4. Inoculate the first section of the plate by touching the loop down on the surface of the agar and drawing a zig-zag streak to fill that first area of the plate. Replace the Petri plate lid.
5. Sterilize your inoculating loop in the Bacticinerator and allow it to cool.
6. Open the lid of the plate just enough to fit the loop in. Inoculate the second section of the plate by touching the loop down in the middle of the first section of the plate and draw a line toward the second section. Continue to draw parallel lines to fill the second section. Replace the Petri plate lid.
7. Sterilize your inoculating loop in the Bacticinerator and allow it to cool.
8. Open the lid of the plate just enough to fit the loop in. Inoculate the third section of the plate by touching the loop down by touching down in the middle of the second section of the plate and draw a line toward the third section. Continue to draw parallel lines to fill the third section. Replace the Petri plate lid.
9. Sterilize your inoculating loop in the Bacticinerator and allow it to cool.
10. Incubate your MAC plate upside down in the class plate tray until the next lab period.
AFTER INCUBATION – Observe your MAC plate. Record the appearance of the growth of the bacteria on this agar. Record the reactions and results on the worksheet. Dispose of the MacConkey agar plates in the autoclave trash.
Growth on media = Gram-negative bacilli
Determine the ability to ferment lactose:
Hot pink colonies (look at the color of the colonies not the color of the media) = Positive for lactose fermentation
Clear colonies = Negative for lactose fermentation (some lactose negative colonies may have a slight pink color due to the transmittance of the media color through the colony)
OXIDASE TEST
This test determines if the bacteria can produce the enzyme cytochrome oxidase which transfers electrons in the electron transport chain in cellular respiration. The organism to be tested must be grown on non-inhibitory media such as KIA or TSA because the production of oxidase is easily inhibited by selective media.
1. Place the oxidase strip face up (look at the edges of the strip, they should be pointing down) on a glass slide. Barely moisten the oxidase strip with a small drop of water. Do not over-moisten the strip!

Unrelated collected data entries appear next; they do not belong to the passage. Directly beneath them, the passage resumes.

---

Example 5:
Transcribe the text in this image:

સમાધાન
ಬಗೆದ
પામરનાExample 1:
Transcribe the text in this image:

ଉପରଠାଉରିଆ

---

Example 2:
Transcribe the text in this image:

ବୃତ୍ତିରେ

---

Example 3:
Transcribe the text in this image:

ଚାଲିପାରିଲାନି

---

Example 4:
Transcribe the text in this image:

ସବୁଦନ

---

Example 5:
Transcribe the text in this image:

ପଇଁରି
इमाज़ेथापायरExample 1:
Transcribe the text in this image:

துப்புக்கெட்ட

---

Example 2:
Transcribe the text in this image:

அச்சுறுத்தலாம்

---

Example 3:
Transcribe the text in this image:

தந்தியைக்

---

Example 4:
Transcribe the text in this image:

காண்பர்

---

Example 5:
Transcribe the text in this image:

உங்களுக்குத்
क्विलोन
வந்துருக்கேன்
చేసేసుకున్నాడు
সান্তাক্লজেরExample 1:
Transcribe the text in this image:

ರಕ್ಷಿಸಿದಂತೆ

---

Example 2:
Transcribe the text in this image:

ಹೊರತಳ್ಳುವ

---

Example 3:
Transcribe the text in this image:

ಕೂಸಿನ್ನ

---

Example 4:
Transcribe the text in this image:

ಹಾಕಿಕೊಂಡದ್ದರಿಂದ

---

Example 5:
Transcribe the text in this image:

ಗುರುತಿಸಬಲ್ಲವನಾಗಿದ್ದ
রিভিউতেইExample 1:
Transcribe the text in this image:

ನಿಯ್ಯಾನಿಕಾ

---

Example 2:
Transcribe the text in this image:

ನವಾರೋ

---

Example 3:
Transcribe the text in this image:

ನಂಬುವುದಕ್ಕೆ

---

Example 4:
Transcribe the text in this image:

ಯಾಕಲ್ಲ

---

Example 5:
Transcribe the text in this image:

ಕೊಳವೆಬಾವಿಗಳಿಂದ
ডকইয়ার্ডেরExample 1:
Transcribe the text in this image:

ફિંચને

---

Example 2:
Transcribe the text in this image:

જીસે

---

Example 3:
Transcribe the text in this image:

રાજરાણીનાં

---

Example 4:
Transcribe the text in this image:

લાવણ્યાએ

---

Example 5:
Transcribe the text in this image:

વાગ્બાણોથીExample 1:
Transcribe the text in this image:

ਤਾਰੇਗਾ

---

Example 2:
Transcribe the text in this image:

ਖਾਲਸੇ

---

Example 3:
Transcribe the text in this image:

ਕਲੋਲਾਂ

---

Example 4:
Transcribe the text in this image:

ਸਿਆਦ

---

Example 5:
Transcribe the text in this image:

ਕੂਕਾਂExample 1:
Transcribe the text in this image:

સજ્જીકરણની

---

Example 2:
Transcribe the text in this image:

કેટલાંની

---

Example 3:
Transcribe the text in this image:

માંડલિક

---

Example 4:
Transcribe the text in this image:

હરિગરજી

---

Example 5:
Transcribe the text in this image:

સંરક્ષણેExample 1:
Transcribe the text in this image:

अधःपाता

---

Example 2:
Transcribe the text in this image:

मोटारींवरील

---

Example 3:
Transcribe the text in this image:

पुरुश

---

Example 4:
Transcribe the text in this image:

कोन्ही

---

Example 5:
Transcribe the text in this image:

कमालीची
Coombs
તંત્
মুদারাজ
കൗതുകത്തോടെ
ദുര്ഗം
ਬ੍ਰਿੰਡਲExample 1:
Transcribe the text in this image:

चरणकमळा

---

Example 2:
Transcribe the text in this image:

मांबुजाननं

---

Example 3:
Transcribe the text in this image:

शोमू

2. Using a sterile swab, obtain a large amount of inoculum from the KIA or TSA plate. Rub the bacteria on the swab on the oxidase strip.

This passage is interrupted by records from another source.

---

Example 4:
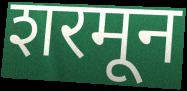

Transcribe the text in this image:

शरमून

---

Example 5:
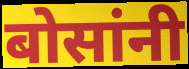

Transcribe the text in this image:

बोसांनी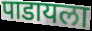
पाडायलाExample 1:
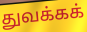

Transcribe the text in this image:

துவக்கக்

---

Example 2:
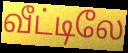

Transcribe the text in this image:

வீட்டிலே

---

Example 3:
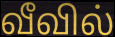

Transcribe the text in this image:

வீவில்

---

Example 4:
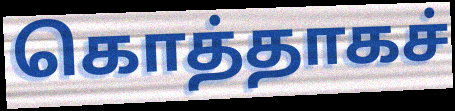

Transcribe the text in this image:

கொத்தாகச்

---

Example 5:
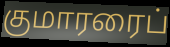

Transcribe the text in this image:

குமாரரைப்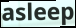
asleepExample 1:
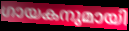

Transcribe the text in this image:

ഗായകനുമായി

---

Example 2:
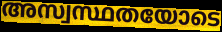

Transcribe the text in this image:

അസ്വസ്ഥതയോടെ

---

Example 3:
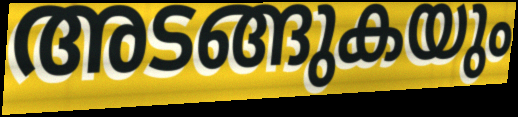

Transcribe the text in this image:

അടങ്ങുകയും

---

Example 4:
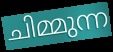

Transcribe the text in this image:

ചിമ്മുന്ന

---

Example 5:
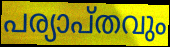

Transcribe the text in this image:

പര്യാപ്തവുംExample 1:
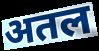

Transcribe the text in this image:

अतल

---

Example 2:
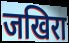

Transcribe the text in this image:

जखिरा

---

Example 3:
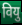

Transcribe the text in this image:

वियु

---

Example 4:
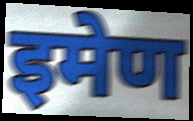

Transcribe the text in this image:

इमेण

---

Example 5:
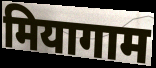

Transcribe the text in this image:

मियागामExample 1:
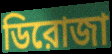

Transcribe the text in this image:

ডিরোজা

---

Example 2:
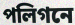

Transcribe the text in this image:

পলিগনে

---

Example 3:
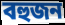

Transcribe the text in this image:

বহুজন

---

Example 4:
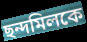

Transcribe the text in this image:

ছন্দমিলকে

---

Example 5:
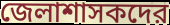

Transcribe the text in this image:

জেলাশাসকদের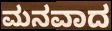
ಮನವಾದ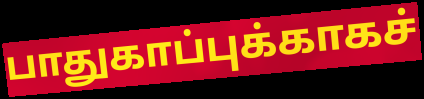
பாதுகாப்புக்காகச்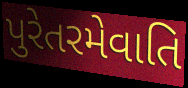
પુરેતરમેવાતિ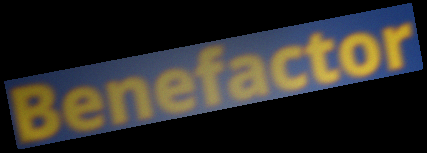
Benefactor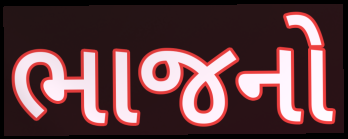
ભાજનો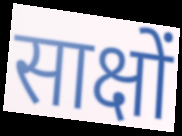
साक्षों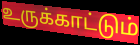
உருக்காட்டும்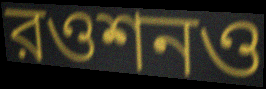
রওশনও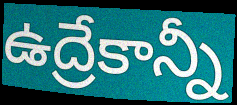
ఉద్రేకాన్నీ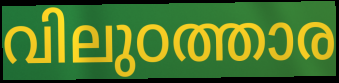
വിലുഠത്താര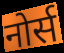
नोर्स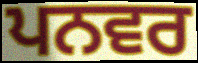
ਪਨਵਰ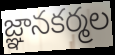
జ్ఞానకర్మలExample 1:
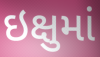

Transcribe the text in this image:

ઇક્ષુમાં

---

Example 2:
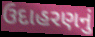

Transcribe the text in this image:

ઉદાહરણનું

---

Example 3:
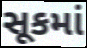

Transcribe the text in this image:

સૂકમાં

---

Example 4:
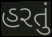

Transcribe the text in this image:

હરતું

3. Watch for purple color to develop on the strip or swab within 20 seconds. Record the reaction/result on the worksheet. Dispose of the oxidase strip and swab in the autoclave trash. Dispose of the slide in the used slide basin at the back of the lab.

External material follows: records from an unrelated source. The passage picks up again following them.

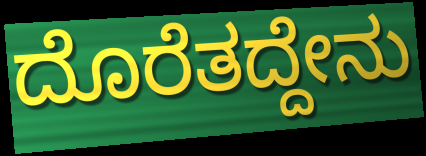
ದೊರೆತದ್ದೇನು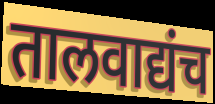
तालवाद्यंचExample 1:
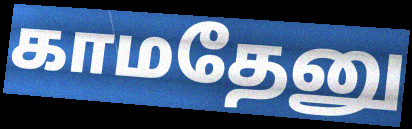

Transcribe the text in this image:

காமதேனு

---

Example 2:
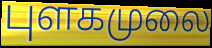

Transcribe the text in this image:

புளகமுலை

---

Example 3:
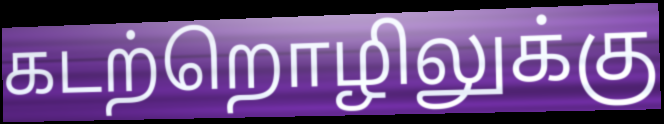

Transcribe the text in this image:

கடற்றொழிலுக்கு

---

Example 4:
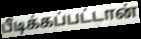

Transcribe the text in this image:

பீடிக்கப்பட்டான்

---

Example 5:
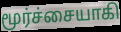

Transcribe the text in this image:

மூர்ச்சையாகி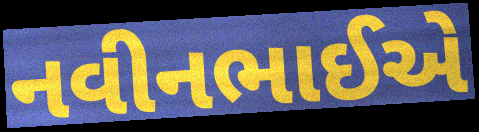
નવીનભાઈએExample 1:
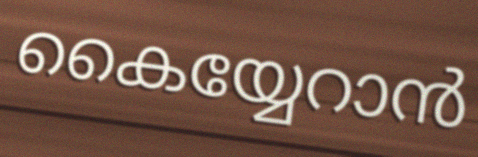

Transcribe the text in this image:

കൈയ്യേറാൻ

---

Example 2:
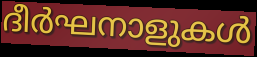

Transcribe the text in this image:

ദീർഘനാളുകൾ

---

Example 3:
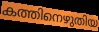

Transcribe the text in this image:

കത്തിനെഴുതിയ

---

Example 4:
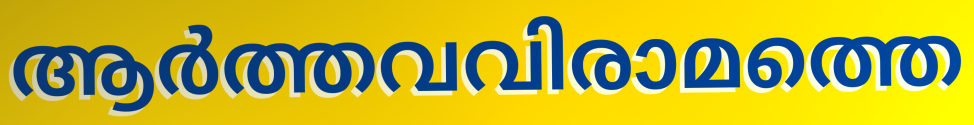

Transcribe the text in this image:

ആർത്തവവിരാമത്തെ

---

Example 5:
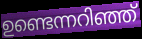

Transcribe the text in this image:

ഉണ്ടെന്നറിഞ്ഞ്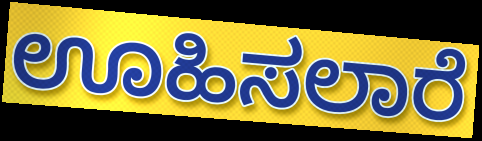
ಊಹಿಸಲಾರೆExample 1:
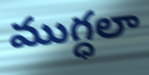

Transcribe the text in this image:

ముగ్ధలా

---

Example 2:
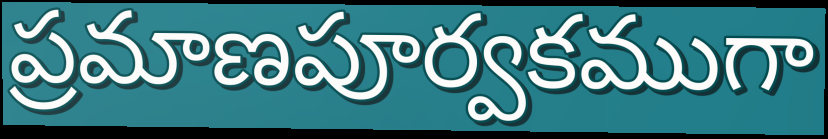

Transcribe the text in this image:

ప్రమాణపూర్వకముగా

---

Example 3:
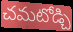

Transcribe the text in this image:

చమటోడ్చి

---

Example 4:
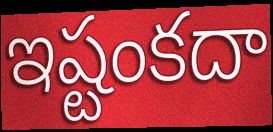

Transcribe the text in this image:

ఇష్టంకదా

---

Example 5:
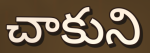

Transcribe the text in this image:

చాకునిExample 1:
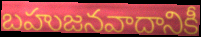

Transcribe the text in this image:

బహుజనవాదానికీ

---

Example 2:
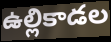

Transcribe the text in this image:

ఉల్లికాడల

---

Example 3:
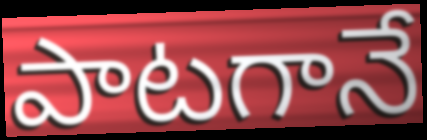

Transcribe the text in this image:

పాటగానే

Purple color change = Positive
No color change within 20 seconds = Negative
TEST RESULTS OF GRAM NEGATIVE BACILLI
| TEST | Escherichia coli | Proteus mirabilis | Pseudomonas aeruginosa | Alcaligenes faecalis |
| Oxidase | Negative | Negative | Positive | Positive |
| Nitrate reduction | Positive
(NO3 ->NO2) |
Positive
(NO3->NO2) |
Positive
(NO3->N2) |
Negative
(NO3) |
| KIA Slant | Lactose Positive | Lactose Negative | Lactose Negative | Lactose Negative |
| KIA Butt | Glucose Positive | Glucose Positive | Glucose Negative | Glucose Negative |
| KIA Gas from fermentation | Positive | Not reliable | Negative | Negative |
| KIA H2S | Negative | Positive | Negative | Negative |
| Lactose fermentation on MacConkey agar | Positive | Negative | Negative | Negative |
POST TEST
DISCOVERIES IN MICROBIOLOGY
DR. EMIL von BEHRING
In 1890, German physiologist Dr. Emil von Behring published an article with Dr. Kitasato Shibasaburō reporting that they had developed “
antitoxins” against both diphtheria and tetanus. They had injected diphtheria and tetanus toxins into guinea-pigs, goats and horses. The animals developed antitoxins (now known to contain antibodies) in their serum. These antitoxins could protect against and cure the diseases in non-immunized animals. In 1892 Dr. Behring began the first human trials of the diphtheria antitoxin, but they were unsuccessful. After the production and quantitation of the antitoxin was improved, in 1894 humans were successfully treated with the antitoxin.